**TRY IT**.
A set of records appears below. Print them all, word for word.

**Saved data entries**.
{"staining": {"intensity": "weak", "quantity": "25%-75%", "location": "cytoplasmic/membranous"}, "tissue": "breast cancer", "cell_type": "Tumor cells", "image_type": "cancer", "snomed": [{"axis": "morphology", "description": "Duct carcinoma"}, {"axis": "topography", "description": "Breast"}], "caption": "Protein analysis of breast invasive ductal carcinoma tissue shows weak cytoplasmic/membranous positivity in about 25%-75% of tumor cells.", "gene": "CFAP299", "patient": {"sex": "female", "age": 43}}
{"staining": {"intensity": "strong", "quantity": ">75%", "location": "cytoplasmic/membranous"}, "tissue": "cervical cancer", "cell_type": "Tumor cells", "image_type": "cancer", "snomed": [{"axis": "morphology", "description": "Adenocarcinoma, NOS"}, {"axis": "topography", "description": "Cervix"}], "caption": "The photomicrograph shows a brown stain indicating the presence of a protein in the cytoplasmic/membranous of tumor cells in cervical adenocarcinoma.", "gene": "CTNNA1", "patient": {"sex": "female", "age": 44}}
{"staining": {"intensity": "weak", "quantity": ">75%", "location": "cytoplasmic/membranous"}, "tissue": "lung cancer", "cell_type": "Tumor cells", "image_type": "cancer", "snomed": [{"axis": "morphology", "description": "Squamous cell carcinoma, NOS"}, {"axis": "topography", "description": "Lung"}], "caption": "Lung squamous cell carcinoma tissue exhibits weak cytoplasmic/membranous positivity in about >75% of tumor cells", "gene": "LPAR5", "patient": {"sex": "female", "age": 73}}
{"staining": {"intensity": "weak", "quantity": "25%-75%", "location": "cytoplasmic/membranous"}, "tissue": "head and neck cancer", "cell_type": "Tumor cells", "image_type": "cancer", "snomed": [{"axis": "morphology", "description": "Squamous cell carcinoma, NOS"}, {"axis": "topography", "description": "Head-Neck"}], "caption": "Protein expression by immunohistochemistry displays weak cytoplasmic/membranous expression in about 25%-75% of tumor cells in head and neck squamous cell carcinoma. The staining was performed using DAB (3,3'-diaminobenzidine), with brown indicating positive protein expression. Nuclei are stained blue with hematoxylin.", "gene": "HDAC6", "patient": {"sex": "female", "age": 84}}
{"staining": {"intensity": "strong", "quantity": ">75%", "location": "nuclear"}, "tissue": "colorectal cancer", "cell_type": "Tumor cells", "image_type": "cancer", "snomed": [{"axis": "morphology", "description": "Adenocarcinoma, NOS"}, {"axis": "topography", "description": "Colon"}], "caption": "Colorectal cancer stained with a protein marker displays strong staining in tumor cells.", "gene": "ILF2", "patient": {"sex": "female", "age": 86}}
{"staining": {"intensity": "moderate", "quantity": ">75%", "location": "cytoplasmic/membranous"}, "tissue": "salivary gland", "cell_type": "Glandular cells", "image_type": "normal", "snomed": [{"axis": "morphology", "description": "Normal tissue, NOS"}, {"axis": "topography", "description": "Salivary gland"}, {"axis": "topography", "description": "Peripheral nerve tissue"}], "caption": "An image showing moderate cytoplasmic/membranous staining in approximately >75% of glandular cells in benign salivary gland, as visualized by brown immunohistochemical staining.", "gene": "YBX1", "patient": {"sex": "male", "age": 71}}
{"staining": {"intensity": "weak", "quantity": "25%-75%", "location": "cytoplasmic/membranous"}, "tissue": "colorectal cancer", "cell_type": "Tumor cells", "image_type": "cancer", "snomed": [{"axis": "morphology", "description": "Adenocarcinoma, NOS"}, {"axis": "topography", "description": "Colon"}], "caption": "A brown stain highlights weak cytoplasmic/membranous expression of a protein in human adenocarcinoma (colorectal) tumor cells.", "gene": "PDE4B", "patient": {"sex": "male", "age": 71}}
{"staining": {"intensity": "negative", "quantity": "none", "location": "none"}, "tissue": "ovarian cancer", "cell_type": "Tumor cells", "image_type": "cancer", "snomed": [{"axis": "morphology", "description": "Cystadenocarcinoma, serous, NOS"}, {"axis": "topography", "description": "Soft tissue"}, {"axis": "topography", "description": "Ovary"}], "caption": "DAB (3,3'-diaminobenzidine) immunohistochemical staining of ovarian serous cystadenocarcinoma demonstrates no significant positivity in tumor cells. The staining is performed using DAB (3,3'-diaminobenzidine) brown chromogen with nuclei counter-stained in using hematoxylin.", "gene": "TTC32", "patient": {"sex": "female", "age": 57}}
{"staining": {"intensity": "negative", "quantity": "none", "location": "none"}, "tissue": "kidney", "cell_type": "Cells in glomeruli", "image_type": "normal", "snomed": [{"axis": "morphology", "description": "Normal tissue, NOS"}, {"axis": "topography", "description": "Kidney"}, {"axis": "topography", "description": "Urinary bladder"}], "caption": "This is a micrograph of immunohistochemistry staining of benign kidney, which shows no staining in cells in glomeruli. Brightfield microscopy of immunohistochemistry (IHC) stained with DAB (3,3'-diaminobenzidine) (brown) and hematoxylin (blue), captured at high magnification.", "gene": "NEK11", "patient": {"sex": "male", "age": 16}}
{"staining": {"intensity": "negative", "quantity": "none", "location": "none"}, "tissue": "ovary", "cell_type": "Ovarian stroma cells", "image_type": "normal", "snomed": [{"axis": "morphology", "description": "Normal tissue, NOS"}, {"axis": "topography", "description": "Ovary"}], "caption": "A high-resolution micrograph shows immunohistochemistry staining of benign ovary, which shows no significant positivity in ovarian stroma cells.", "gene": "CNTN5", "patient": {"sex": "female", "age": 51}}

**THE COMPLETED TASK**.
{"staining": {"intensity": "weak", "quantity": "25%-75%", "location": "cytoplasmic/membranous"}, "tissue": "breast cancer", "cell_type": "Tumor cells", "image_type": "cancer", "snomed": [{"axis": "morphology", "description": "Duct carcinoma"}, {"axis": "topography", "description": "Breast"}], "caption": "Protein analysis of breast invasive ductal carcinoma tissue shows weak cytoplasmic/membranous positivity in about 25%-75% of tumor cells.", "gene": "CFAP299", "patient": {"sex": "female", "age": 43}}
{"staining": {"intensity": "strong", "quantity": ">75%", "location": "cytoplasmic/membranous"}, "tissue": "cervical cancer", "cell_type": "Tumor cells", "image_type": "cancer", "snomed": [{"axis": "morphology", "description": "Adenocarcinoma, NOS"}, {"axis": "topography", "description": "Cervix"}], "caption": "The photomicrograph shows a brown stain indicating the presence of a protein in the cytoplasmic/membranous of tumor cells in cervical adenocarcinoma.", "gene": "CTNNA1", "patient": {"sex": "female", "age": 44}}
{"staining": {"intensity": "weak", "quantity": ">75%", "location": "cytoplasmic/membranous"}, "tissue": "lung cancer", "cell_type": "Tumor cells", "image_type": "cancer", "snomed": [{"axis": "morphology", "description": "Squamous cell carcinoma, NOS"}, {"axis": "topography", "description": "Lung"}], "caption": "Lung squamous cell carcinoma tissue exhibits weak cytoplasmic/membranous positivity in about >75% of tumor cells", "gene": "LPAR5", "patient": {"sex": "female", "age": 73}}
{"staining": {"intensity": "weak", "quantity": "25%-75%", "location": "cytoplasmic/membranous"}, "tissue": "head and neck cancer", "cell_type": "Tumor cells", "image_type": "cancer", "snomed": [{"axis": "morphology", "description": "Squamous cell carcinoma, NOS"}, {"axis": "topography", "description": "Head-Neck"}], "caption": "Protein expression by immunohistochemistry displays weak cytoplasmic/membranous expression in about 25%-75% of tumor cells in head and neck squamous cell carcinoma. The staining was performed using DAB (3,3'-diaminobenzidine), with brown indicating positive protein expression. Nuclei are stained blue with hematoxylin.", "gene": "HDAC6", "patient": {"sex": "female", "age": 84}}
{"staining": {"intensity": "strong", "quantity": ">75%", "location": "nuclear"}, "tissue": "colorectal cancer", "cell_type": "Tumor cells", "image_type": "cancer", "snomed": [{"axis": "morphology", "description": "Adenocarcinoma, NOS"}, {"axis": "topography", "description": "Colon"}], "caption": "Colorectal cancer stained with a protein marker displays strong staining in tumor cells.", "gene": "ILF2", "patient": {"sex": "female", "age": 86}}
{"staining": {"intensity": "moderate", "quantity": ">75%", "location": "cytoplasmic/membranous"}, "tissue": "salivary gland", "cell_type": "Glandular cells", "image_type": "normal", "snomed": [{"axis": "morphology", "description": "Normal tissue, NOS"}, {"axis": "topography", "description": "Salivary gland"}, {"axis": "topography", "description": "Peripheral nerve tissue"}], "caption": "An image showing moderate cytoplasmic/membranous staining in approximately >75% of glandular cells in benign salivary gland, as visualized by brown immunohistochemical staining.", "gene": "YBX1", "patient": {"sex": "male", "age": 71}}
{"staining": {"intensity": "weak", "quantity": "25%-75%", "location": "cytoplasmic/membranous"}, "tissue": "colorectal cancer", "cell_type": "Tumor cells", "image_type": "cancer", "snomed": [{"axis": "morphology", "description": "Adenocarcinoma, NOS"}, {"axis": "topography", "description": "Colon"}], "caption": "A brown stain highlights weak cytoplasmic/membranous expression of a protein in human adenocarcinoma (colorectal) tumor cells.", "gene": "PDE4B", "patient": {"sex": "male", "age": 71}}
{"staining": {"intensity": "negative", "quantity": "none", "location": "none"}, "tissue": "ovarian cancer", "cell_type": "Tumor cells", "image_type": "cancer", "snomed": [{"axis": "morphology", "description": "Cystadenocarcinoma, serous, NOS"}, {"axis": "topography", "description": "Soft tissue"}, {"axis": "topography", "description": "Ovary"}], "caption": "DAB (3,3'-diaminobenzidine) immunohistochemical staining of ovarian serous cystadenocarcinoma demonstrates no significant positivity in tumor cells. The staining is performed using DAB (3,3'-diaminobenzidine) brown chromogen with nuclei counter-stained in using hematoxylin.", "gene": "TTC32", "patient": {"sex": "female", "age": 57}}
{"staining": {"intensity": "negative", "quantity": "none", "location": "none"}, "tissue": "kidney", "cell_type": "Cells in glomeruli", "image_type": "normal", "snomed": [{"axis": "morphology", "description": "Normal tissue, NOS"}, {"axis": "topography", "description": "Kidney"}, {"axis": "topography", "description": "Urinary bladder"}], "caption": "This is a micrograph of immunohistochemistry staining of benign kidney, which shows no staining in cells in glomeruli. Brightfield microscopy of immunohistochemistry (IHC) stained with DAB (3,3'-diaminobenzidine) (brown) and hematoxylin (blue), captured at high magnification.", "gene": "NEK11", "patient": {"sex": "male", "age": 16}}
{"staining": {"intensity": "negative", "quantity": "none", "location": "none"}, "tissue": "ovary", "cell_type": "Ovarian stroma cells", "image_type": "normal", "snomed": [{"axis": "morphology", "description": "Normal tissue, NOS"}, {"axis": "topography", "description": "Ovary"}], "caption": "A high-resolution micrograph shows immunohistochemistry staining of benign ovary, which shows no significant positivity in ovarian stroma cells.", "gene": "CNTN5", "patient": {"sex": "female", "age": 51}}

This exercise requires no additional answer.